04 · Temperatura, tempo e consistenza

Punti di controllo

Il tempo resta indicativo: temperatura, colore, consistenza e resistenza al coltello confermano la cottura reale.

Dissalatura

24–30 h

Assaggiare una rifilatura cotta: spessore e stagionatura variano tra i pezzi.

Olio di frittura

180 °C

Aspettare il recupero tra i lotti e non affollare la pentola.

Centro del pesce

63 °C

Il baccalà è opaco, si sfalda nettamente e resta umido.

Problemi frequenti e correzioni pratiche
ProblemaCausa probabileCorrezione
Il pesce è ancora troppo salatoI pezzi erano spessi o l’acqua è stata cambiata troppo di rado.Prolungare l’ammollo di 4–6 ore e verificare sempre con una rifilatura cotta.
La pastella scivola dal baccalàLa superficie è umida oppure manca la leggera infarinatura.Asciugare bene, passare in poca farina e immergere subito nella pastella.
La crosta assorbe olioLa temperatura è scesa sotto il valore corretto o la pentola era affollata.Friggere 3–4 pezzi per volta e attendere il ritorno a 180 °C.
La skordalià diventa collosaLe patate sono state lavorate troppo o frullate.Schiacciare a mano e incorporare i liquidi senza usare lame ad alta velocità.

05 · Dopo la cottura

Servizio, conservazione e adattamenti

Queste indicazioni tengono conto della consistenza del piatto e della conservazione sicura degli avanzi.

Servizio

Presentare la skordalià fresca o a temperatura ambiente e il baccalà caldo. Gli spicchi di limone preservano la crosta finché non si mangia.

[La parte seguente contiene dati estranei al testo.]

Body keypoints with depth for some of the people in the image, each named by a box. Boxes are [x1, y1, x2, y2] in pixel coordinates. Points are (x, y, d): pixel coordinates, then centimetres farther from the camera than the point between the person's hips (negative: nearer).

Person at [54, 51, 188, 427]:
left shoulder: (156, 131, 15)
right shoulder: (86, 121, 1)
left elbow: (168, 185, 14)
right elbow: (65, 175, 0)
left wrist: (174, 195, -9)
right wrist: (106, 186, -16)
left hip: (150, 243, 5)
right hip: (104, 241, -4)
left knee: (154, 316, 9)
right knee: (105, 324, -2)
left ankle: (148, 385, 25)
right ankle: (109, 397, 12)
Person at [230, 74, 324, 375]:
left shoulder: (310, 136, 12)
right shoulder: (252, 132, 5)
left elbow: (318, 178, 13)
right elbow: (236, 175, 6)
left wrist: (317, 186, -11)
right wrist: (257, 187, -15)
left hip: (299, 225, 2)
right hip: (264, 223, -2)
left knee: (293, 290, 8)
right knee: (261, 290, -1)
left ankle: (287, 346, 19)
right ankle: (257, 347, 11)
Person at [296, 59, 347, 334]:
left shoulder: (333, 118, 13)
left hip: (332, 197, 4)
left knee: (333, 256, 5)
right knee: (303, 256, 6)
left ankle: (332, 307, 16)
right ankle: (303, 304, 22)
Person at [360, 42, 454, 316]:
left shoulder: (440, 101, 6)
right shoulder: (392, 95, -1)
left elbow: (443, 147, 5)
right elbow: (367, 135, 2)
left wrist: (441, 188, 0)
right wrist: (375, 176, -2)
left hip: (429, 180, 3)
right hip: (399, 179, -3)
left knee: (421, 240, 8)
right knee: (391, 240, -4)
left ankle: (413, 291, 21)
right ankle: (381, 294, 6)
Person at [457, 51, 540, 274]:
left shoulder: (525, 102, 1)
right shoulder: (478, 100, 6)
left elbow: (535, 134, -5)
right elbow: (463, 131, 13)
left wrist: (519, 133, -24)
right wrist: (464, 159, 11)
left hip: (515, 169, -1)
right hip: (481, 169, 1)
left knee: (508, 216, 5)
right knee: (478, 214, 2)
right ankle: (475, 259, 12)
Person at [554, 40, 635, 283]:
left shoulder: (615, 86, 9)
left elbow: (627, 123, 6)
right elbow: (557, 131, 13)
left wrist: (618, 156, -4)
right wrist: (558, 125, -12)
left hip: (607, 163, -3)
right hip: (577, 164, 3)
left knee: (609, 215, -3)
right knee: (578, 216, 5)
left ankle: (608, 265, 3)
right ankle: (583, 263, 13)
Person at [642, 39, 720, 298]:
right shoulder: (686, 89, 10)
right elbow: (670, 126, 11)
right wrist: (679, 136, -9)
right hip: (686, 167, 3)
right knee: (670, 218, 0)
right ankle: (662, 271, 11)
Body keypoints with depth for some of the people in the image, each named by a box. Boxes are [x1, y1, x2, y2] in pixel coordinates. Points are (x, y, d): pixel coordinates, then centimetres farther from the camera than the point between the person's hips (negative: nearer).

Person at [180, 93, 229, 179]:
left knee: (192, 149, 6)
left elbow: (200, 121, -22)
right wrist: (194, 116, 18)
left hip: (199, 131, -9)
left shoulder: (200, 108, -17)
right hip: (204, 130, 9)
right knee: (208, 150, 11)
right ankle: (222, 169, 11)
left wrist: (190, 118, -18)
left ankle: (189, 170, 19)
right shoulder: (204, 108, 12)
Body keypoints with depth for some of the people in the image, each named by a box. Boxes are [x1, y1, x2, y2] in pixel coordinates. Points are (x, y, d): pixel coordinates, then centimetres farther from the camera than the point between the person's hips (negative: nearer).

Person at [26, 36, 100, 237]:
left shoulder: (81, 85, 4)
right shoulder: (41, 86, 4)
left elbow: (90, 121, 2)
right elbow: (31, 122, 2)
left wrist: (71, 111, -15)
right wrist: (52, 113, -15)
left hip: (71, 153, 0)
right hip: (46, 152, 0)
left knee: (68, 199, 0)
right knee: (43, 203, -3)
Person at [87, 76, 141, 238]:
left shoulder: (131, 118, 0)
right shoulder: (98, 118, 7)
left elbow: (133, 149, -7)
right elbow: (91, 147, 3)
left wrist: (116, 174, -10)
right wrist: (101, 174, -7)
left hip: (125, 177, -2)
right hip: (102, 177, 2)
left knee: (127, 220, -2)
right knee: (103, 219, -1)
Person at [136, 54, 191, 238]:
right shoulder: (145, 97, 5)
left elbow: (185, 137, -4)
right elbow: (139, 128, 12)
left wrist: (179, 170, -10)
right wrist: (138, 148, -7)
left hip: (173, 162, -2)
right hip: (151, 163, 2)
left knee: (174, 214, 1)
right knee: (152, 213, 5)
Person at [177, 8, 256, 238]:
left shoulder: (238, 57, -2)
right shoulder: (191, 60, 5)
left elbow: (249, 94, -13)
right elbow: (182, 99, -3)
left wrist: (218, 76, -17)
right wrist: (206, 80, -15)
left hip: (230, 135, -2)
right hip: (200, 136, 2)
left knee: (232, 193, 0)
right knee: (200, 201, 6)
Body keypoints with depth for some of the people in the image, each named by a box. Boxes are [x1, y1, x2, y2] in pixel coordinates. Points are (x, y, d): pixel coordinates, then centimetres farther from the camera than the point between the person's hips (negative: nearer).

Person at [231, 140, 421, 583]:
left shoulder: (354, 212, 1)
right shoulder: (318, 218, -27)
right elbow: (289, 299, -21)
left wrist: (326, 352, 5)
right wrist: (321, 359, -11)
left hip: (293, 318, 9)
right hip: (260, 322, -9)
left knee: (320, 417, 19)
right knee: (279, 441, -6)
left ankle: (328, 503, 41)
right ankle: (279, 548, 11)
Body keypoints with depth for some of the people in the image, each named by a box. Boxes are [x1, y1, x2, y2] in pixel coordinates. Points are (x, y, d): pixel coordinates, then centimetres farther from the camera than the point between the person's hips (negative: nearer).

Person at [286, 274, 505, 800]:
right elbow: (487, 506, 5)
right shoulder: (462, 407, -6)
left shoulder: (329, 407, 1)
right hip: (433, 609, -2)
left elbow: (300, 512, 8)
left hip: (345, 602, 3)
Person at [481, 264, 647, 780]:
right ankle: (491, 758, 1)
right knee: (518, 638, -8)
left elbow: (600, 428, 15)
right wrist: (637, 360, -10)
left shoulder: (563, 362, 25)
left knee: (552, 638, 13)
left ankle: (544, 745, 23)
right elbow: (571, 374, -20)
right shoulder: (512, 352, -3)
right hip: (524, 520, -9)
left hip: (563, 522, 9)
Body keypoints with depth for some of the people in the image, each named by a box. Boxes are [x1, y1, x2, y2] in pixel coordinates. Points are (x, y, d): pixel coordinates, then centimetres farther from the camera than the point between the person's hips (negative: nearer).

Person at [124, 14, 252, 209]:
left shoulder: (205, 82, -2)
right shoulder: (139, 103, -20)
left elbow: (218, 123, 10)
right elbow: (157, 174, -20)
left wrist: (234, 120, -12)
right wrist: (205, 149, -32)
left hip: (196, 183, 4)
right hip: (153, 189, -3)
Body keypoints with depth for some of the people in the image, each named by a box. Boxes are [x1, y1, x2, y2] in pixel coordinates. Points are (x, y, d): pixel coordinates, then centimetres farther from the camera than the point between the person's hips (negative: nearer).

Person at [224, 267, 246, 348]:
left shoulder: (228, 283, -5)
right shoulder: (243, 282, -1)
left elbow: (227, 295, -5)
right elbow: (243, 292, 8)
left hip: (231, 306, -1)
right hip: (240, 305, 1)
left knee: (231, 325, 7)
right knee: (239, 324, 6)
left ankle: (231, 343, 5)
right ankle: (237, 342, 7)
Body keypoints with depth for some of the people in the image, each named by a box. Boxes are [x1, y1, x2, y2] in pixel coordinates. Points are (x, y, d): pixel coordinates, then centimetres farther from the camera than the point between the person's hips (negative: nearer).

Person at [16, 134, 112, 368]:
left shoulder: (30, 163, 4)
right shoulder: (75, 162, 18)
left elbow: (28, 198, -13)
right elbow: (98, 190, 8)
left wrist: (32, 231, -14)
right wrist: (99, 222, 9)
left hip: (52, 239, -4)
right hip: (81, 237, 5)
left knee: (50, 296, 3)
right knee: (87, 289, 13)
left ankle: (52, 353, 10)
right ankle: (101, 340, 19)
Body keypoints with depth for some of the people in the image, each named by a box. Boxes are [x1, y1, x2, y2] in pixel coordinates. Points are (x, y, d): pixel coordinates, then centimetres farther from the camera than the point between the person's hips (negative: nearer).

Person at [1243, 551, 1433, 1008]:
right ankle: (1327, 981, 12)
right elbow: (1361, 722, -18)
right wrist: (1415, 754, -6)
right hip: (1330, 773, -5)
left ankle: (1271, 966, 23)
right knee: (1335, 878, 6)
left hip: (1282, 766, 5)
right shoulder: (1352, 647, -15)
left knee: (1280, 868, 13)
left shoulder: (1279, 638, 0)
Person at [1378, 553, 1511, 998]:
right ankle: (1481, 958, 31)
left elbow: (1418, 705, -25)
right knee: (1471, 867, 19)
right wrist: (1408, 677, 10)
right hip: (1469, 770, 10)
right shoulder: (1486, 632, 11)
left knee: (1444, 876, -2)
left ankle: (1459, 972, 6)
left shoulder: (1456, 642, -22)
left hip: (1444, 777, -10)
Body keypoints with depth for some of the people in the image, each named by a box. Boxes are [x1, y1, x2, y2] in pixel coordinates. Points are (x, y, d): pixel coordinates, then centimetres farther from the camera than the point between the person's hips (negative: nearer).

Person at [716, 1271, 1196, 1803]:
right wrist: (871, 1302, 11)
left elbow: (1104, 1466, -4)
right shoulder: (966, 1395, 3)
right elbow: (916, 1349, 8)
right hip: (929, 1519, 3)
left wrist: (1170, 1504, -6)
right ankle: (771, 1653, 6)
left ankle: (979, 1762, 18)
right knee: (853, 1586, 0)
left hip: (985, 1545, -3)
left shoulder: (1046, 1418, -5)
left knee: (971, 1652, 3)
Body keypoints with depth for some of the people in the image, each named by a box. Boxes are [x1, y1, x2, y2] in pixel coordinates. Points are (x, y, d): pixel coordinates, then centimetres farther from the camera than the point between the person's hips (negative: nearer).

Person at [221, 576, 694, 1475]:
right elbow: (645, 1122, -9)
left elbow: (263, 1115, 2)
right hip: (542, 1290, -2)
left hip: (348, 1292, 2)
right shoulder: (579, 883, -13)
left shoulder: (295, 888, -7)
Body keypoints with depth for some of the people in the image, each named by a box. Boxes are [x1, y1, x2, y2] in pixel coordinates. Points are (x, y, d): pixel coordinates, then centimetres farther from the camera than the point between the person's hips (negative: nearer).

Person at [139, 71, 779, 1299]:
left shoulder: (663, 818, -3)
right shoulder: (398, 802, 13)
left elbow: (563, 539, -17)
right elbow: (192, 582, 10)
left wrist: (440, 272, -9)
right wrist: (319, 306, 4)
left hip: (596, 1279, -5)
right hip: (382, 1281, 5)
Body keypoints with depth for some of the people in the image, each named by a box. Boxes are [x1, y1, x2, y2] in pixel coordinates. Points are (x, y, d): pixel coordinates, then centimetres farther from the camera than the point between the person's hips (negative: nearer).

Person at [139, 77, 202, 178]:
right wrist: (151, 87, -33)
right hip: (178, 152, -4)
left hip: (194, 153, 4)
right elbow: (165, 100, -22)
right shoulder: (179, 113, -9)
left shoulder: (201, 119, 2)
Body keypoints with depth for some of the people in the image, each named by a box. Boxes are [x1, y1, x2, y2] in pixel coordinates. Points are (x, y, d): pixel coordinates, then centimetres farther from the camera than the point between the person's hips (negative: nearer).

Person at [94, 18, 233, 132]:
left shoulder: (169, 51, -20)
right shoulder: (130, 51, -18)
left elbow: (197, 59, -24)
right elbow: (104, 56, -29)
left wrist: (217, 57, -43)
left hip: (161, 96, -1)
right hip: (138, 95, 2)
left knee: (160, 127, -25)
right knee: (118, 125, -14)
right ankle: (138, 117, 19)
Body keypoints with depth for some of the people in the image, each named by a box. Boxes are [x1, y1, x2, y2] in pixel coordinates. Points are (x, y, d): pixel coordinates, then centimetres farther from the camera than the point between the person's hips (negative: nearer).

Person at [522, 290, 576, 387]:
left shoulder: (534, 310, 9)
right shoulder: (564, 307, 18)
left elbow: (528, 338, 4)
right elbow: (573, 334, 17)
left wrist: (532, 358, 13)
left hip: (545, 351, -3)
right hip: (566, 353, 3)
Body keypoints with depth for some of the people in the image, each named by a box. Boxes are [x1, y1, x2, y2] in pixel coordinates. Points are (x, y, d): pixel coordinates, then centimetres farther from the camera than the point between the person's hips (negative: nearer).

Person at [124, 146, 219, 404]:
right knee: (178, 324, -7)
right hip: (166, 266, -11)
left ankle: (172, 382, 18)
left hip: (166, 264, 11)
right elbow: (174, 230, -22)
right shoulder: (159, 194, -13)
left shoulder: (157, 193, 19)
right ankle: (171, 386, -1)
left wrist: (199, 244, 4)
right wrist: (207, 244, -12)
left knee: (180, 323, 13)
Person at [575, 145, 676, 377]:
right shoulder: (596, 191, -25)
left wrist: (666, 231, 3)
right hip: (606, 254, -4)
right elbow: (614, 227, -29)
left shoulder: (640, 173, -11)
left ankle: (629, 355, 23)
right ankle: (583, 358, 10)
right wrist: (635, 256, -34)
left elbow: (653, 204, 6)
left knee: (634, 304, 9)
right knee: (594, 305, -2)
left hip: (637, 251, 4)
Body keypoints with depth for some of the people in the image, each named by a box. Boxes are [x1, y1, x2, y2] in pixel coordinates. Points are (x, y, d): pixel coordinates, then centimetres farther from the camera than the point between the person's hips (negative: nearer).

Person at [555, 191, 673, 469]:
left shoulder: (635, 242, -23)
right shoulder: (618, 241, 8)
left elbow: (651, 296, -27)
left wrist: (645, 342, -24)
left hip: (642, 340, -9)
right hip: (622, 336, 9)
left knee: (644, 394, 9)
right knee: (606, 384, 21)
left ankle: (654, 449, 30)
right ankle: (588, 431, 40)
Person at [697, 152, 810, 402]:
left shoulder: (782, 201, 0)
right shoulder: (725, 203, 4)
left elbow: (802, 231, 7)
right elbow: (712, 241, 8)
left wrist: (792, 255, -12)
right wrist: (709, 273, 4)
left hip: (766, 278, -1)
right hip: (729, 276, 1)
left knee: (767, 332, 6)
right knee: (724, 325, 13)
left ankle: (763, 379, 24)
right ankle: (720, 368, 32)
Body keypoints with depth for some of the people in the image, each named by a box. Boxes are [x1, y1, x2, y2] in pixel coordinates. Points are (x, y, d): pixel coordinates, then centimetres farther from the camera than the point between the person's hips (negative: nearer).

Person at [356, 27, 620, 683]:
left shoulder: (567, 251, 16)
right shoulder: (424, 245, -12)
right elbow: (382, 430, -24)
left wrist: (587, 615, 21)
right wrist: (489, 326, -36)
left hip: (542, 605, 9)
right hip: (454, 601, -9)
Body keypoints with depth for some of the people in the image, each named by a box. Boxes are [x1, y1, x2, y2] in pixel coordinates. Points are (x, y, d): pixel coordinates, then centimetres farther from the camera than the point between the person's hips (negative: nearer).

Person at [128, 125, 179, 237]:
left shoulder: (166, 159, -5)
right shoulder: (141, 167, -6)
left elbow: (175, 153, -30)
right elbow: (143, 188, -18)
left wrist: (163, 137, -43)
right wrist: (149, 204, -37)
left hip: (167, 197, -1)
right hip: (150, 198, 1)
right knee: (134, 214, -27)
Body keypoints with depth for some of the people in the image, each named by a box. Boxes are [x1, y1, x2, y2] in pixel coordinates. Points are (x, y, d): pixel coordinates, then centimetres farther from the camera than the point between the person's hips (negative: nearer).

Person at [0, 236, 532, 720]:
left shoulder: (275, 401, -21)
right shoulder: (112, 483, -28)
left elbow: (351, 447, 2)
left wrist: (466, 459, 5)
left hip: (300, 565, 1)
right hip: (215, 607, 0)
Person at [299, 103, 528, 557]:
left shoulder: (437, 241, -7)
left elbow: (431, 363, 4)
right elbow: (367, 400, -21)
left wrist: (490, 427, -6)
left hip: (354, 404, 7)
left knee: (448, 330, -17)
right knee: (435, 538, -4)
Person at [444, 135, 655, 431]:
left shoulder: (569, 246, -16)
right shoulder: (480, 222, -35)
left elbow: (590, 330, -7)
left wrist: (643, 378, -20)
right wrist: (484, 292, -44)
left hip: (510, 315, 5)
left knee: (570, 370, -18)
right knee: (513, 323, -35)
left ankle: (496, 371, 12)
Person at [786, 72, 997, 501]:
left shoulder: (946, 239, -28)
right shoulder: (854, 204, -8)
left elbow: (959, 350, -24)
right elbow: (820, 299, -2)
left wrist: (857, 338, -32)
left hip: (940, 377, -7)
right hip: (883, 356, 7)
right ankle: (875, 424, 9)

Conservazione e riscaldamento

Refrigerare pesce e crema separatamente fino a 3 giorni. Scaldare il baccalà su griglia a 220 °C fino a 74 °C; evitare il microonde.

Alternativa con merluzzo fresco

Usare 1 kg di filetti spessi, salare con moderazione e saltare l’ammollo. La carne sarà più delicata e meno soda.

Acqua frizzante al posto della birra

Usare la stessa quantità, molto fredda. La crosta sarà leggera e croccante ma senza la nota maltata.

06 · Risposte pratiche

Domande frequenti

Quanto tempo prima si può preparare la skordalià?

Fino a 8 ore prima offre una consistenza buona e un aglio più armonico. Prima del servizio può servire poca acqua per ammorbidirla.

La pastella deve riposare?

No. Va mescolata poco prima della frittura, così anidride carbonica e temperatura fredda favoriscono una crosta più leggera.

07 · Stima per porzione

Valori nutrizionali

I valori derivano dall’intera lista degli ingredienti e sono divisi secondo la resa indicata.

Calorie
≈ 825 kcal
Carboidrati
≈ 60 g
Proteine
≈ 46 g
Grassi
≈ 43 g
Fibre
≈ 4 g
Sodio
≈ 1240 mg

Porzione: 1 porzione con baccalà e skordalià. Allergeni principali: Pesce, glutine e orzo della lager. Quando vanno evitati sia frumento sia orzo, usare acqua frizzante e una miscela di farine senza glutine adatta alla frittura. Valori approssimativi calcolati con riferimenti standard; marche, assorbimento e suddivisione delle porzioni possono modificare il risultato.

Risultato finale

Baccalà in falde umide sotto una crosta asciutta, con una skordalià morbida, pungente e ben emulsionata.

La preparazione è lunga ma leggibile: dissalare fino al gusto corretto, asciugare il pesce, mantenere l’olio stabile e lavorare le patate senza renderle elastiche.